What does it mean to “break bread” together — was the Lord’s Supper a full meal?
Question 09094
The phrase “breaking bread” appears at several key points in the New Testament, and its interpretation has significant implications for how churches understand and practise the Lord’s Supper. Was the early church observing a brief, formal ordinance of bread and wine, or were they sharing a full communal meal in which the bread and cup were embedded? The evidence suggests that the earliest practice was a full meal, that this practice generated problems, and that the separation of the Lord’s Supper from the communal meal was a development that occurred within the New Testament period itself, driven in part by the pastoral crisis Paul addresses in 1 Corinthians 11.
The Last Supper and Its Context
The institution of the Lord’s Supper took place within a full meal. The Synoptic Gospels place it in the context of the Passover meal (Matthew 26:17-30; Mark 14:12-26; Luke 22:7-23), a substantial, ritual dinner with multiple courses, prayers, and cups of wine. Jesus took bread “as they were eating” (Matthew 26:26) and the cup “after supper” (Luke 22:20; 1 Corinthians 11:25). The language is explicit: the bread came during the meal, the cup came after it. The elements were not detached from the meal context; they were part of it. The earliest Christians would have understood the Lord’s Supper not as a brief symbolic act inserted into a worship service but as something that took place within the shared table fellowship that characterised their common life.

▶ [Supplied information]:
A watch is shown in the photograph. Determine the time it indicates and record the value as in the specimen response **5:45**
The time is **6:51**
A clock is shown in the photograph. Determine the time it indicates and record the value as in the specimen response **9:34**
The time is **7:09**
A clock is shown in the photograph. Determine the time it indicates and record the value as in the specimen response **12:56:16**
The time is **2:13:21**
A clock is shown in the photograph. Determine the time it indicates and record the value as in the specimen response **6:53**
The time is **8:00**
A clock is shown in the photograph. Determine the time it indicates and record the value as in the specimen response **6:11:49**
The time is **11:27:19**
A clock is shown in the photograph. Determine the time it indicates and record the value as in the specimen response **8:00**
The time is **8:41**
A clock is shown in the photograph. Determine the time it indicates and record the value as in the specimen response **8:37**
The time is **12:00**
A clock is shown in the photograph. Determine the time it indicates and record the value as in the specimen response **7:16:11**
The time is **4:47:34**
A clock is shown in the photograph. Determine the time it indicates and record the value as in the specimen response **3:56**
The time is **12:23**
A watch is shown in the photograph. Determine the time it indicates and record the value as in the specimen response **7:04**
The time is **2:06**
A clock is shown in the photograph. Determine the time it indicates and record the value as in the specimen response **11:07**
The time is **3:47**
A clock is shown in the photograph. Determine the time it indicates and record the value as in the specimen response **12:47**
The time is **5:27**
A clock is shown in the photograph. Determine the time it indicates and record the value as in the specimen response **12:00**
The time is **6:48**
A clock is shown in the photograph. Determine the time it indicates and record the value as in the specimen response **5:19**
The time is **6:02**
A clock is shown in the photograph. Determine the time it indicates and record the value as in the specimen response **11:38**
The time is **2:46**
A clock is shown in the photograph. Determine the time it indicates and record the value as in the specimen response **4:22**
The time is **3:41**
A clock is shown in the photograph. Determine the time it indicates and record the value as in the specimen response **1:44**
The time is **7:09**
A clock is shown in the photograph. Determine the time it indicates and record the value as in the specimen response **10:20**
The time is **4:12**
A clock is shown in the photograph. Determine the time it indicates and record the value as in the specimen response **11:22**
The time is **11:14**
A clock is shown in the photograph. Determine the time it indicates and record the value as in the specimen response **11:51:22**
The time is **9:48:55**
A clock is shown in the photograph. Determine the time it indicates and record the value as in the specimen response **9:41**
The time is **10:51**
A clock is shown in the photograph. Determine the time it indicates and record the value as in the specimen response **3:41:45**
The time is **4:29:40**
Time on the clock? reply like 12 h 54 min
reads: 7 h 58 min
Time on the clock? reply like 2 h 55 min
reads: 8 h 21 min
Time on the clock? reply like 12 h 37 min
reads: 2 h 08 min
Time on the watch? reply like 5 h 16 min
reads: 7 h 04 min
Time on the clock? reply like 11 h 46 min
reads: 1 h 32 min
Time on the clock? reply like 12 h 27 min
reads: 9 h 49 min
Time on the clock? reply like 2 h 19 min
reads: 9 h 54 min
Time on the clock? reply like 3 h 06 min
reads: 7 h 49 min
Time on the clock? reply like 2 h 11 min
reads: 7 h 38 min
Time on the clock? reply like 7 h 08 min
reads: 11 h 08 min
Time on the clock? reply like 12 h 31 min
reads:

▶ [Jobs]:
1. Copy the passage on breaking bread word for word, starting at "Question 09094" and ending at "1 Corinthians 11.".
2. Write a continuation of the article on the Lord's Supper, picking up right after its last sentence.

▶ [Per-task outputs]:
1.
Question 09094
The phrase “breaking bread” appears at several key points in the New Testament, and its interpretation has significant implications for how churches understand and practise the Lord’s Supper. Was the early church observing a brief, formal ordinance of bread and wine, or were they sharing a full communal meal in which the bread and cup were embedded? The evidence suggests that the earliest practice was a full meal, that this practice generated problems, and that the separation of the Lord’s Supper from the communal meal was a development that occurred within the New Testament period itself, driven in part by the pastoral crisis Paul addresses in 1 Corinthians 11.

2.
The Passover context is significant for another reason. The Passover was a memorial meal, one that looked back to God’s act of deliverance from Egypt and taught each new generation the story of redemption. Jesus deliberately invested this existing memorial framework with new content: “This is my body, which is given for you. Do this in remembrance of me” (Luke 22:19). The continuity between the Passover and the Lord’s Supper is not accidental. Both are meals. Both are memorials. Both teach the community its identity through a shared act of eating and drinking in the presence of God.
“Breaking Bread” in Acts
Acts 2:42 records that the early Jerusalem church devoted itself to “the apostles’ teaching and the fellowship, to the breaking of bread and the prayers.” Acts 2:46 adds that “day by day, attending the temple together and breaking bread in their homes, they received their food with glad and generous hearts.” The phrase “breaking bread” could refer to ordinary meals, to the Lord’s Supper specifically, or to a full communal meal within which the Lord’s Supper was observed. The most natural reading, given the context of a community that “had all things in common” (Acts 2:44) and ate together daily, is that the “breaking of bread” was a communal meal with a eucharistic dimension, a shared table at which the death of Jesus was remembered as part of the community’s regular life together.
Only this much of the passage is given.